The Buyer must inspect the delivered goods immediately in terms of quality and quantity and send us written notification of any defects identified within a week of receiving the goods. Hidden or latent defects must be reported to us in writing within a period of a week of their discovery. The timely sending of the goods is sufficient to comply with the deadline. The Buyer shall bear the full burden of proof and meet all prerequisites for the claim, particularly in terms of the defect itself, the time the defect was discovered and the timely notification of the defect. Our duty of warranty shall expire if the notification of the defect does not take place within the time period or if the Buyer attempts to interfere with the goods. Defects in partial deliveries are not a basis for annulling the entire order or other issued orders or uncompleted orders. The aforementioned terms also apply to deliveries of goods which are different to those provided in the contract. Material defects are not natural wear and tear but rather the condition of the delivery which differs from that as described in the quality agreement as a result of inappropriate handling, storage or assembly, non-adherence to the condition guidelines, inappropriate maintenance, excessive straining or inappropriate use of the delivered items. If the delivered goods are faulty, we are entitled to freely choose whether to repair the goods or send a replacement part. In order to facilitate the decision as to whether or not to repair the goods, the client is obliged to deliver the item to us for free and in the original packaging. Withdrawal, reduction and claims for compensations, particularly including those resulting from loss of profit or other subsequent damages are excluded in this contract. Instead, the client receives the right to claim for repairs and, if this is not possible, the replacement of the parts with defect-free goods. Should we state that we are unable to either repair the goods or offer replacement parts; the client has the right of withdrawal. Any additional claims, particularly those for compensation, are excluded in any case. For independent entrepreneurs, the warranty period is one year from delivery of the goods.

§ 9 Compensation / Liability

Claims for compensation and recuperation of expenses, irrespective of their legal basis, particularly those resulting from breaches of duty in terms of debt obligation and claims under tort law, are excluded. This does not apply in the case of deliberate or gross negligence, deliberate or casual risk to life and limb, breaches of warranty, liability under the Product Liability Law (Produkthaftungsgesetz) or other mandatory legal liability.
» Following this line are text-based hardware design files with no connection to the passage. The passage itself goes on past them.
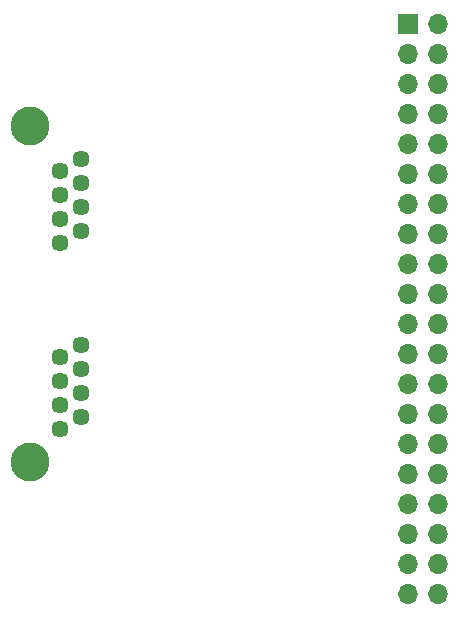
<source format=gbr>
%TF.GenerationSoftware,KiCad,Pcbnew,9.0.0-9.0.0-2~ubuntu24.04.1*%
%TF.CreationDate,2025-03-20T03:38:20-04:00*%
%TF.ProjectId,LVDS_RasPi_Hat,4c564453-5f52-4617-9350-695f4861742e,2*%
%TF.SameCoordinates,Original*%
%TF.FileFunction,Soldermask,Bot*%
%TF.FilePolarity,Negative*%
%FSLAX46Y46*%
G04 Gerber Fmt 4.6, Leading zero omitted, Abs format (unit mm)*
G04 Created by KiCad (PCBNEW 9.0.0-9.0.0-2~ubuntu24.04.1) date 2025-03-20 03:38:20*
%MOMM*%
%LPD*%
G01*
G04 APERTURE LIST*
%ADD10R,1.700000X1.700000*%
%ADD11O,1.700000X1.700000*%
%ADD12C,3.300000*%
%ADD13C,1.448000*%
G04 APERTURE END LIST*
D10*
%TO.C,J1*%
X98762500Y-68610000D03*
D11*
X101302500Y-68610000D03*
X98762500Y-71150000D03*
X101302500Y-71150000D03*
X98762500Y-73690000D03*
X101302500Y-73690000D03*
X98762500Y-76230000D03*
X101302500Y-76230000D03*
X98762500Y-78770000D03*
X101302500Y-78770000D03*
X98762500Y-81310000D03*
X101302500Y-81310000D03*
X98762500Y-83850000D03*
X101302500Y-83850000D03*
X98762500Y-86390000D03*
X101302500Y-86390000D03*
X98762500Y-88930000D03*
X101302500Y-88930000D03*
X98762500Y-91470000D03*
X101302500Y-91470000D03*
X98762500Y-94010000D03*
X101302500Y-94010000D03*
X98762500Y-96550000D03*
X101302500Y-96550000D03*
X98762500Y-99090000D03*
X101302500Y-99090000D03*
X98762500Y-101630000D03*
X101302500Y-101630000D03*
X98762500Y-104170000D03*
X101302500Y-104170000D03*
X98762500Y-106710000D03*
X101302500Y-106710000D03*
X98762500Y-109250000D03*
X101302500Y-109250000D03*
X98762500Y-111790000D03*
X101302500Y-111790000D03*
X98762500Y-114330000D03*
X101302500Y-114330000D03*
X98762500Y-116870000D03*
X101302500Y-116870000D03*
%TD*%
D12*
%TO.C,J2*%
X66800000Y-77215000D03*
X66800000Y-105665000D03*
D13*
X69340000Y-87117000D03*
X71120000Y-86101000D03*
X69340000Y-85085000D03*
X71120000Y-84069000D03*
X69340000Y-83053000D03*
X71120000Y-82037000D03*
X69340000Y-81021000D03*
X71120000Y-80005000D03*
X69340000Y-102867000D03*
X71120000Y-101851000D03*
X69340000Y-100835000D03*
X71120000Y-99819000D03*
X69340000Y-98803000D03*
X71120000Y-97787000D03*
X69340000Y-96771000D03*
X71120000Y-95755000D03*
%TD*%
M02*

</source>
§ 10 Rights of Retention and Rights to Set-off

The client shall only have rights of retention and rights to set-off in the case of undisputed or legally established claims.

§ 11 Place of Implementation and Place of Jurisdiction

Place of implementation is Ingolstadt. The company's headquarters in Ingolstadt shall be the place of jurisdiction for all disputes arising from this contract. This also applies to all claims resulting from document and bill change procedures. The law of the German Federal Republic is exclusively valid for dealings between the contracting parties. The use of UN Convention on Contracts for the International Sale of Goods is excluded.

§ 12 Severability

Should one of the aforementioned terms of delivery and payment be or become inoperative, this does not affect the effectiveness of the contract or the other remaining terms. The parties pledge to replace the inoperative term with another which most closely reflects the intended economic purpose of the original term.